- **Extracted material**

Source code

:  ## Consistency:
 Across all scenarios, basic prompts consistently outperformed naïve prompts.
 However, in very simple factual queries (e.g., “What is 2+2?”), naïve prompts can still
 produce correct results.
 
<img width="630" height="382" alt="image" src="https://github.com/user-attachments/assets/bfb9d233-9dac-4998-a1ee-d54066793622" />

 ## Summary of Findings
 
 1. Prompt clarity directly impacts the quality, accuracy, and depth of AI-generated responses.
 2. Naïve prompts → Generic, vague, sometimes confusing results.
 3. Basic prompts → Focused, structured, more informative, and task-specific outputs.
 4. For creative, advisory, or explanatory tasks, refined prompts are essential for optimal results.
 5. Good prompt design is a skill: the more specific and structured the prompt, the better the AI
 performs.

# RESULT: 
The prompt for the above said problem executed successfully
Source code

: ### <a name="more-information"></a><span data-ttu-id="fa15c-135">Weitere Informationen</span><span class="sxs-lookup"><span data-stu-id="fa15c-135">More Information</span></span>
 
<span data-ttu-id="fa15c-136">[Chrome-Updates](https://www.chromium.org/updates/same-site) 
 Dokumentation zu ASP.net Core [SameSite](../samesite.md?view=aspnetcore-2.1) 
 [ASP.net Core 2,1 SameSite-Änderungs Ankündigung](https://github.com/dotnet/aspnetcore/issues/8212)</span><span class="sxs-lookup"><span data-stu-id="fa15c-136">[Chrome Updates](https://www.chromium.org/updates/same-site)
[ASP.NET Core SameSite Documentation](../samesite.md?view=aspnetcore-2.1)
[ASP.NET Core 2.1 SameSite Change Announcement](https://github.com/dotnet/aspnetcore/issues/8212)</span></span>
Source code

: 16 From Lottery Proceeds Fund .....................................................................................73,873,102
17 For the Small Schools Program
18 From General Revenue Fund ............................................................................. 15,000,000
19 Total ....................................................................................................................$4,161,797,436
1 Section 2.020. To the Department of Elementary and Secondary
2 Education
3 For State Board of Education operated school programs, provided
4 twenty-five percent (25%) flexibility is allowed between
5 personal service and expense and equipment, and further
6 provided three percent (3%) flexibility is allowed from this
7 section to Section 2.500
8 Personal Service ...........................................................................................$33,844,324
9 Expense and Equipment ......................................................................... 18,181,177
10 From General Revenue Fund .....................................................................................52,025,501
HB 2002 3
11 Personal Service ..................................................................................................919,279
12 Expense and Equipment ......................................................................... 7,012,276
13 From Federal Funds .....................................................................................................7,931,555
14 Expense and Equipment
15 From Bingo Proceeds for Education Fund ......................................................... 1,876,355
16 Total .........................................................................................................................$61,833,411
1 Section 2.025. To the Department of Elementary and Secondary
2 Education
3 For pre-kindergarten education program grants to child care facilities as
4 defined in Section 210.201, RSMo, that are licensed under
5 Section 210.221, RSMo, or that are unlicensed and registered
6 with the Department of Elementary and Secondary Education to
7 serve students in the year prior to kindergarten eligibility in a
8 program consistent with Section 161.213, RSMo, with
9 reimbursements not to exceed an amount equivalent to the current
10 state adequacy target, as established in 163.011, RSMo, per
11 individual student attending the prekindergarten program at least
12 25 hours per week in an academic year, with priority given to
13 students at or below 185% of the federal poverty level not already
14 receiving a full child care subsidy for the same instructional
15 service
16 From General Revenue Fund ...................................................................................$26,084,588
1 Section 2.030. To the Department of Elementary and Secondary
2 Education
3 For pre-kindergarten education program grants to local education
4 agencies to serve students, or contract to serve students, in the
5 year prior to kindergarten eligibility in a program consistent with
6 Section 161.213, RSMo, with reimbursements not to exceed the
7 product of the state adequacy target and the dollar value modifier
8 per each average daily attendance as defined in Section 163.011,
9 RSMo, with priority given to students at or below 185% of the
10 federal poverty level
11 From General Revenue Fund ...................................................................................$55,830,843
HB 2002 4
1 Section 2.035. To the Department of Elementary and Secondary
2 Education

- **Instruction**
Look through the entries above and copy each line that has "lookup" in it.

- **Response to this exercise**
: ### <a name="more-information"></a><span data-ttu-id="fa15c-135">Weitere Informationen</span><span class="sxs-lookup"><span data-stu-id="fa15c-135">More Information</span></span>
 [ASP.net Core 2,1 SameSite-Änderungs Ankündigung](https://github.com/dotnet/aspnetcore/issues/8212)</span><span class="sxs-lookup"><span data-stu-id="fa15c-136">[Chrome Updates](https://www.chromium.org/updates/same-site)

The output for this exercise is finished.